--- STUDY MATERIAL Enclosed Below ---

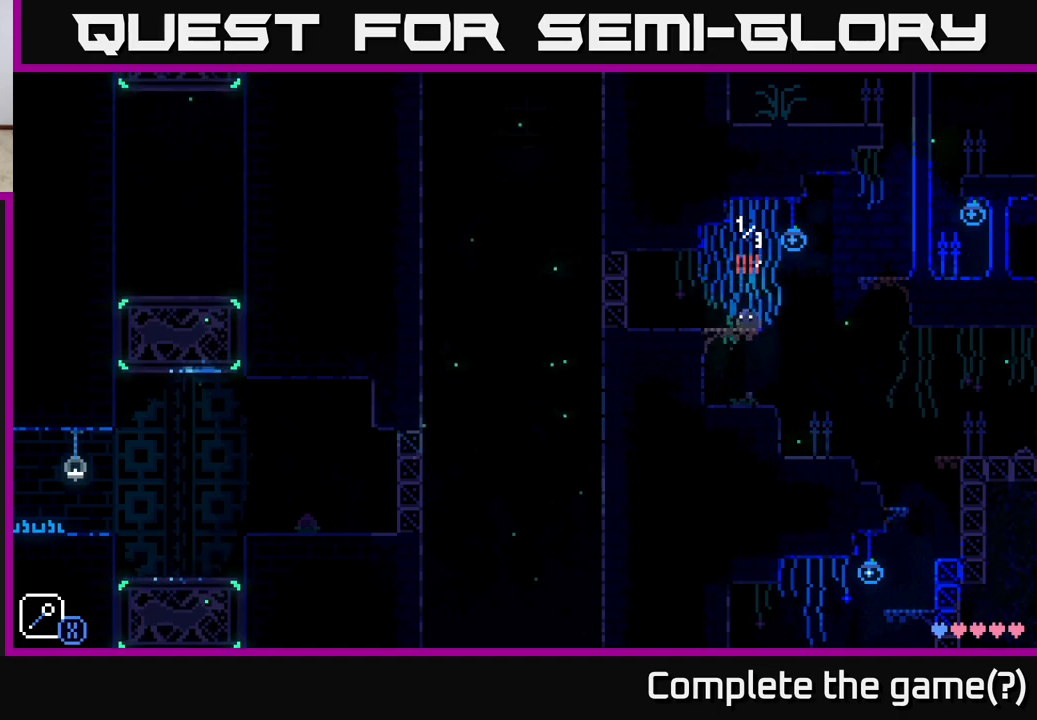
{"buttons": [], "left_stick": "left", "right_stick": "center", "events": [[133, "A", "up"], [333, "left_stick", "center"], [450, "left_stick", "left"]]}
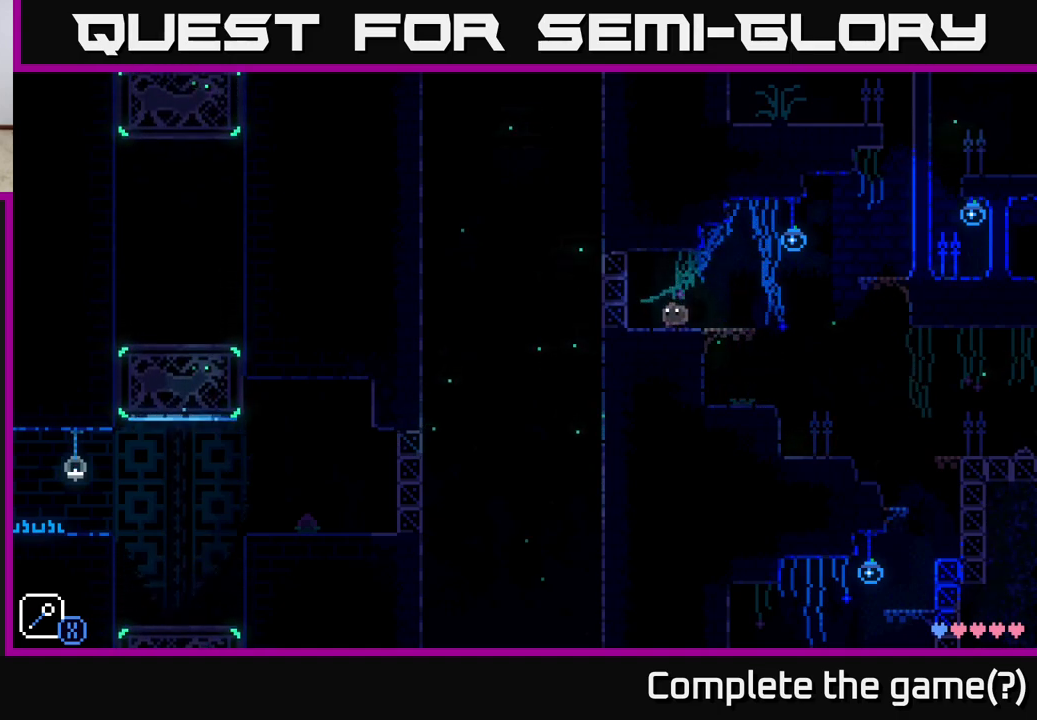
{"buttons": [], "left_stick": "center", "right_stick": "center", "events": [[267, "A", "down"], [400, "left_stick", "center"], [500, "A", "up"]]}
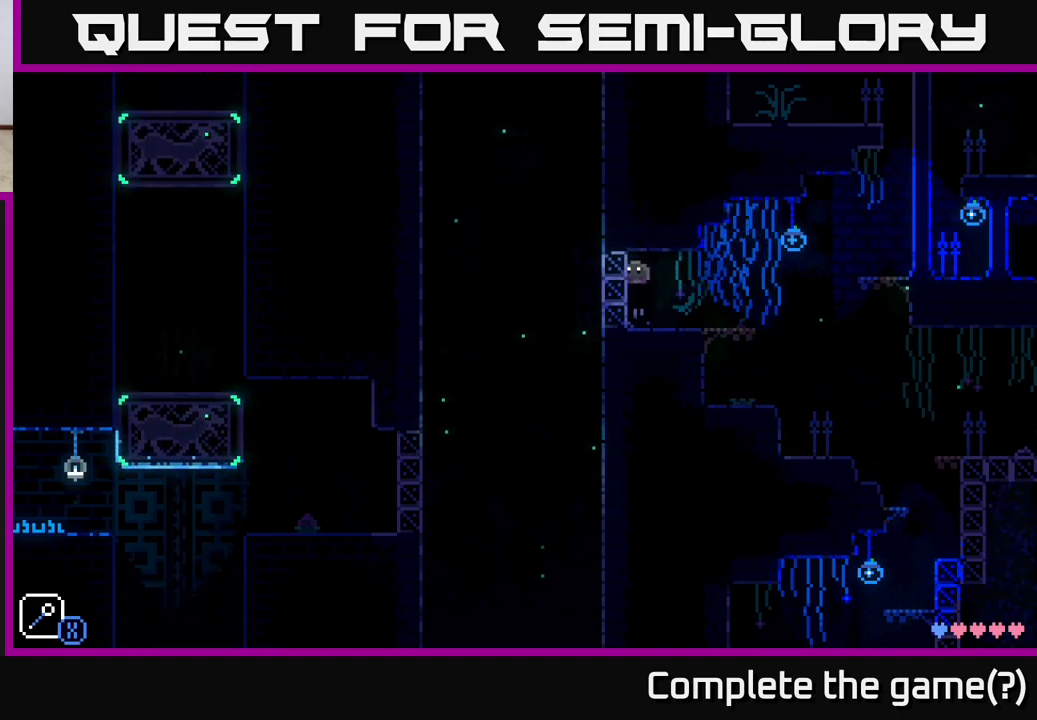
{"buttons": [], "left_stick": "right", "right_stick": "center", "events": [[133, "left_stick", "right"]]}
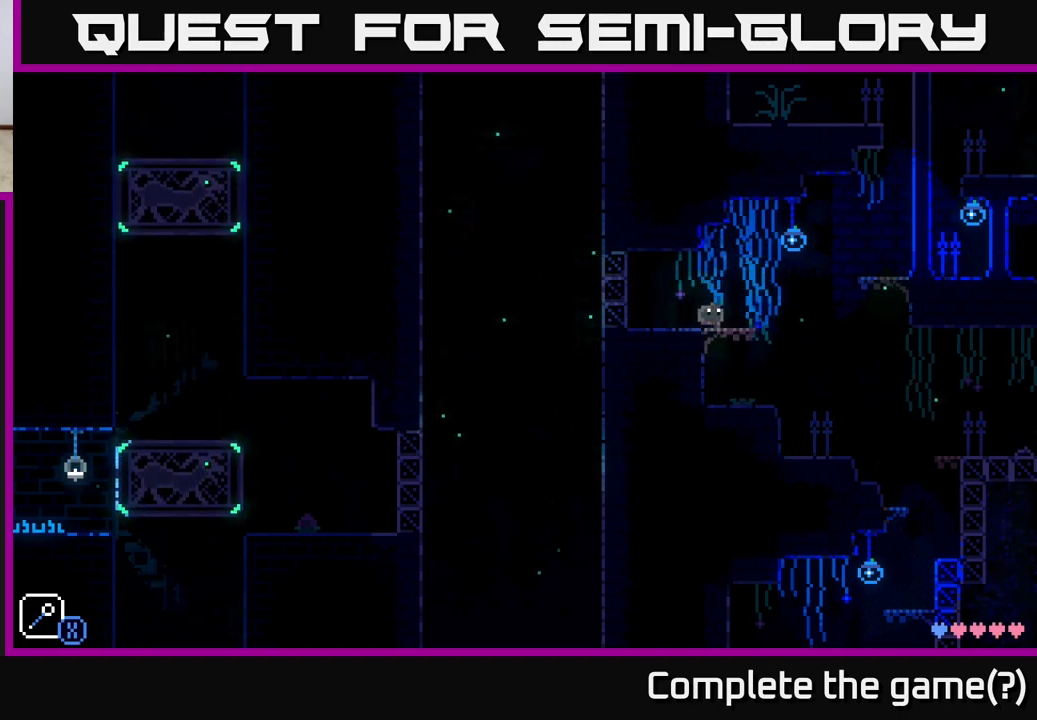
{"buttons": ["A"], "left_stick": "right", "right_stick": "center", "events": [[217, "A", "down"]]}
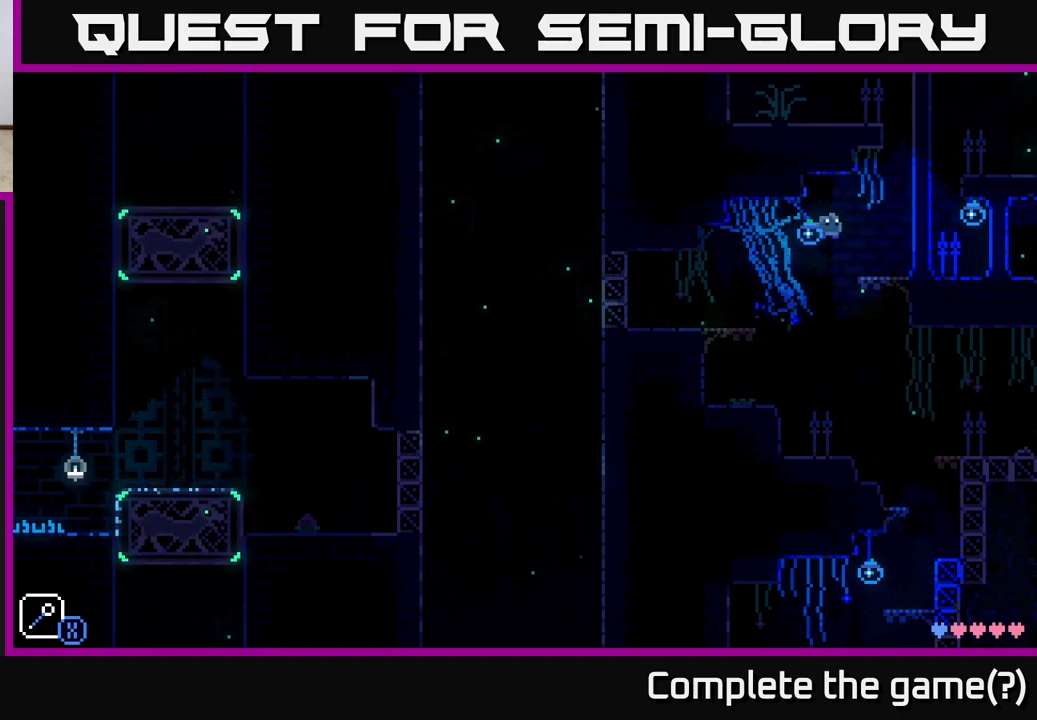
{"buttons": [], "left_stick": "center", "right_stick": "center", "events": [[17, "A", "up"], [500, "left_stick", "center"]]}
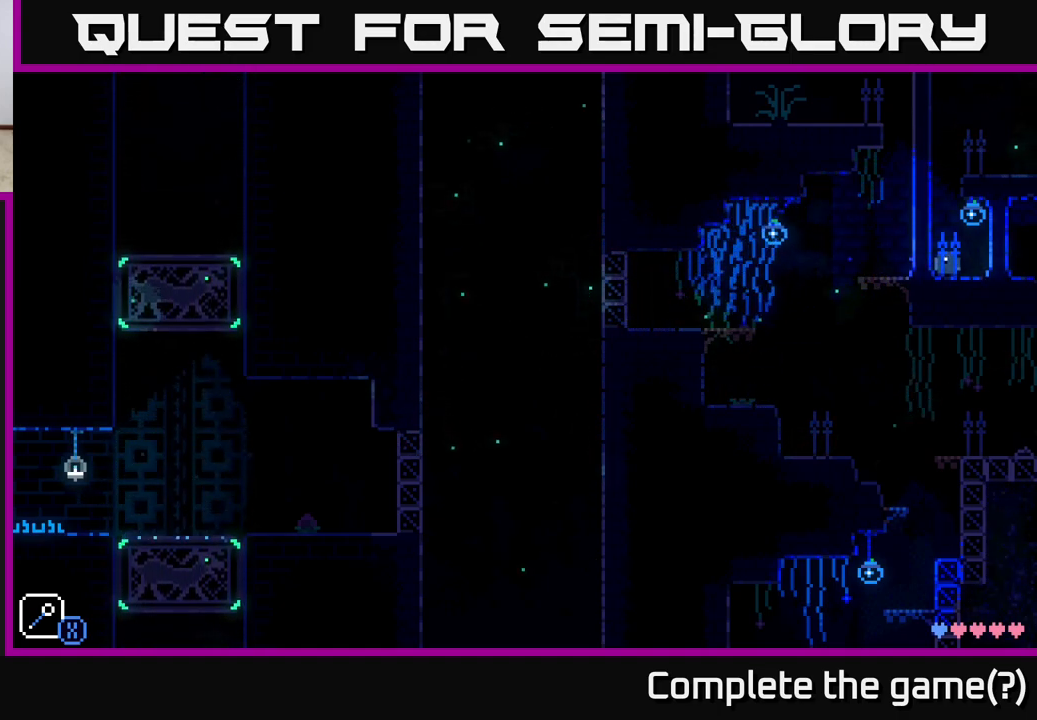
{"buttons": [], "left_stick": "left", "right_stick": "center", "events": [[67, "left_stick", "left"], [383, "left_stick", "center"], [467, "left_stick", "left"]]}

--- End of Enclosed STUDY MATERIAL ---

### YOUR INSTRUCTIONS
Word for word, give the data above again, without any images.

### YOUR SOLUTION
{"buttons": [], "left_stick": "left", "right_stick": "center", "events": [[133, "A", "up"], [333, "left_stick", "center"], [450, "left_stick", "left"]]}
{"buttons": [], "left_stick": "center", "right_stick": "center", "events": [[267, "A", "down"], [400, "left_stick", "center"], [500, "A", "up"]]}
{"buttons": [], "left_stick": "right", "right_stick": "center", "events": [[133, "left_stick", "right"]]}
{"buttons": ["A"], "left_stick": "right", "right_stick": "center", "events": [[217, "A", "down"]]}
{"buttons": [], "left_stick": "center", "right_stick": "center", "events": [[17, "A", "up"], [500, "left_stick", "center"]]}
{"buttons": [], "left_stick": "left", "right_stick": "center", "events": [[67, "left_stick", "left"], [383, "left_stick", "center"], [467, "left_stick", "left"]]}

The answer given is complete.